Administrators are “pengaged as a business in issuing (putting into circulation) a virtual currency, and who has the authority to redeem (to withdraw from circulation) such virtual currency.”

An exchanger is recognized as “a person engaged as a business in the exchange of virtual currency for real currency, funds, or other virtual currency.”

Is Crypto Federally Regulated?

One of the most relevant studies on the attitude towards crypto by US citizens and regulators and regulation in different US states was published on January 30, 2023.

The 50-page study provides a brief overview of the features of the recognition of crypto as a legal tender in each of the states of North America.

But it's important to note that the U.S. The Constitution doesn't allow individual states to create their own legal tender, however. All initiatives of regional authorities are always based on federal legislation.

According to a static report prepared by major centralized crypto exchange Coinbase, California, New Jersey and Washington top the rankings of states with the highest percentage of population that owns crypto. The TOP10 is shown in the image below.

USA map@2x

It is difficult to explain briefly how crypto regulation differs in the US states. It's worth saying that the differences are not huge. Therefore, we will tell you some general facts about crypto adoption in some states of the country:

  • Wyoming has gained a reputation as a forward- thinking regulatory haven for blockchain companies. It is the home of the crypto exchange Kraken’s bank and has recognized decentralized autonomous authorities (DAOs) as legal entities.

  • New York state is one of the biggest sites for crypto mining in the United States, contributing 19.9% of the country’s total Bitcoin hash rate.

  • Texas is also a major hub for crypto mining with over 14% of the country’s hash rate due to its cheap electricity and abundance of land.

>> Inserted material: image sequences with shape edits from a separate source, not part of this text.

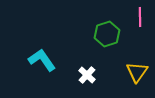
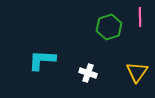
green hexagon: moved 2 px right, 7 px up
cyan L-shape: rotated 52 degrees counterclockwise
white cross: moved 1 px right, 2 px up; rotated 24 degrees counterclockwise
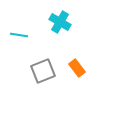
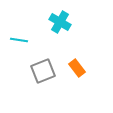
cyan line: moved 5 px down
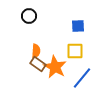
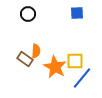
black circle: moved 1 px left, 2 px up
blue square: moved 1 px left, 13 px up
yellow square: moved 10 px down
brown rectangle: moved 13 px left, 5 px up
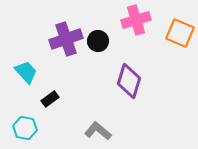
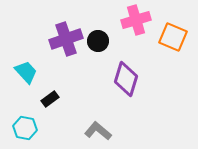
orange square: moved 7 px left, 4 px down
purple diamond: moved 3 px left, 2 px up
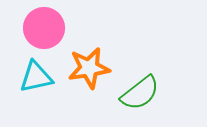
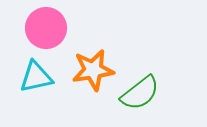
pink circle: moved 2 px right
orange star: moved 4 px right, 2 px down
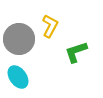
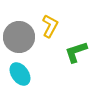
gray circle: moved 2 px up
cyan ellipse: moved 2 px right, 3 px up
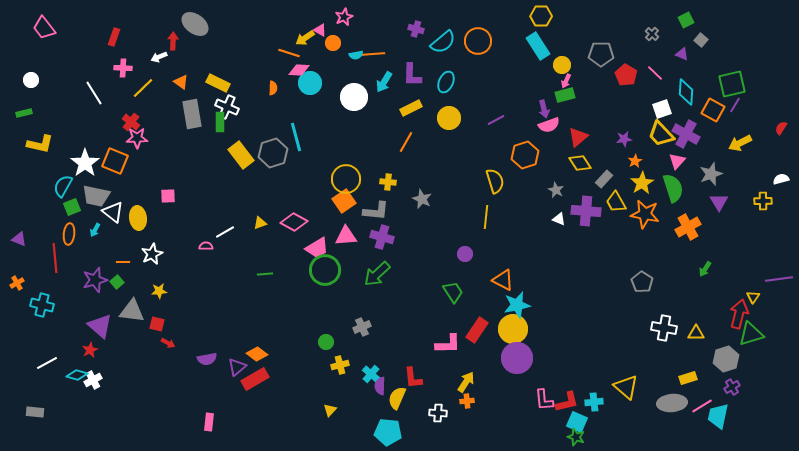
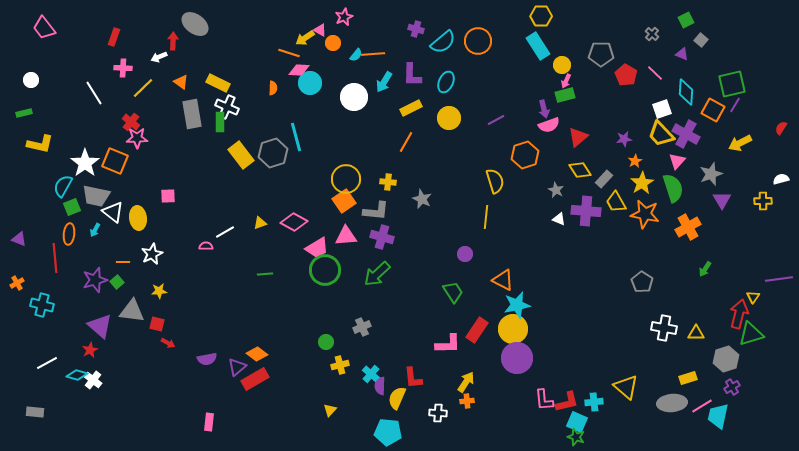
cyan semicircle at (356, 55): rotated 40 degrees counterclockwise
yellow diamond at (580, 163): moved 7 px down
purple triangle at (719, 202): moved 3 px right, 2 px up
white cross at (93, 380): rotated 24 degrees counterclockwise
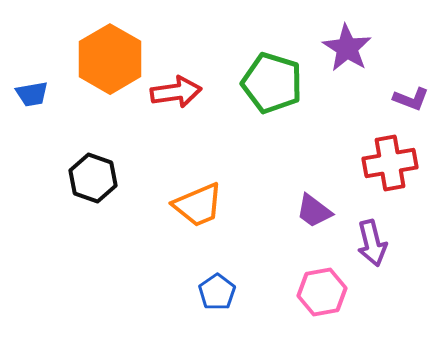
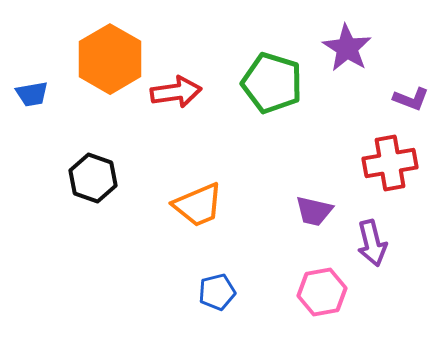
purple trapezoid: rotated 24 degrees counterclockwise
blue pentagon: rotated 21 degrees clockwise
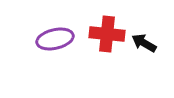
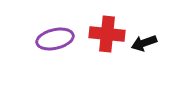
black arrow: rotated 50 degrees counterclockwise
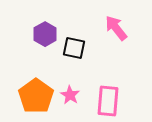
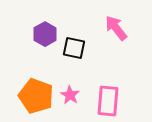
orange pentagon: rotated 16 degrees counterclockwise
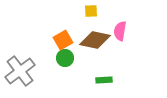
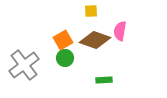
brown diamond: rotated 8 degrees clockwise
gray cross: moved 4 px right, 6 px up
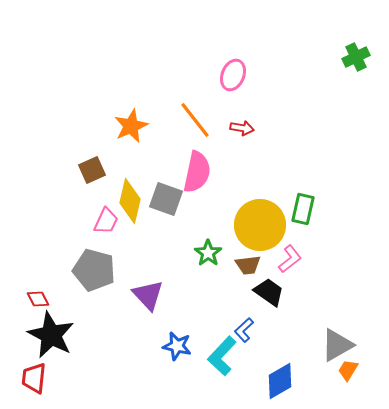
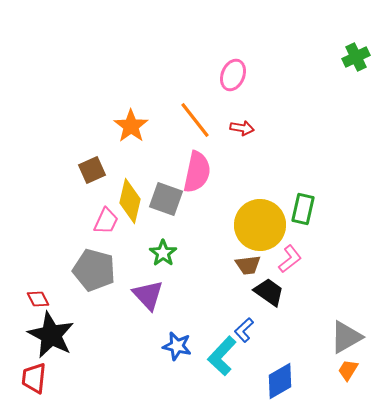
orange star: rotated 12 degrees counterclockwise
green star: moved 45 px left
gray triangle: moved 9 px right, 8 px up
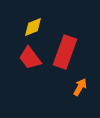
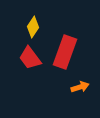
yellow diamond: rotated 35 degrees counterclockwise
orange arrow: rotated 42 degrees clockwise
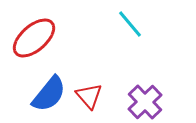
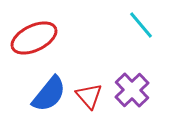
cyan line: moved 11 px right, 1 px down
red ellipse: rotated 15 degrees clockwise
purple cross: moved 13 px left, 12 px up
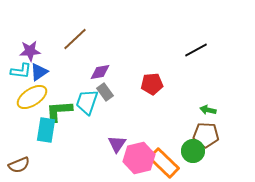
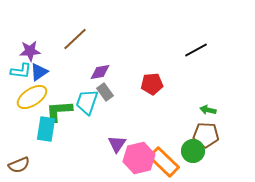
cyan rectangle: moved 1 px up
orange rectangle: moved 1 px up
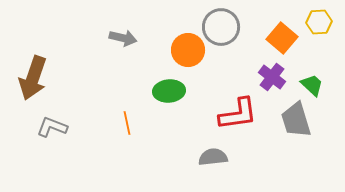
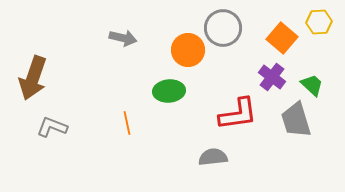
gray circle: moved 2 px right, 1 px down
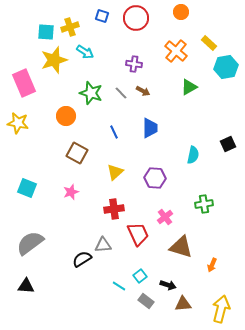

  • San Francisco and Los Angeles both had some of the biggest shares of total crypto hires this year. Popular cryptocurrency exchanges like Kraken and Coinbase are headquartered in San Francisco.

  • Louisiana’s authorities announced the initiative that would allow the creation of 640-acre deregulated energy zones by the native government. These zones would make it simpler for power producers and Bitcoin miners to associate with each other effectively.

Conclusion

Some barriers still stand in the way of full and unambiguous regulation of crypto in the US. Frameworks created by various agencies are constantly being updated to meet the needs of the times. The first guides on crypto legislation, for example, did not include collectibles, NFTs.

Now, the government agencies are faced with the task of bringing all this into order and consistency between different jurisdictions. Unfortunately, now, the balance between the competencies of separate regulators, such as SEC and SFTC, is not completely clear.

It is incorrect to call the US the most advanced country in terms of approach to crypto regulation. The United States is a difficult case, at least due to the federal structure of a huge state. The US, along with the European Union, African and Asian countries, is looking for its own ways to understand how to integrate digital finance into the everyday real world.

We look forward to 2023 bringing us more elaborate and complete initiatives.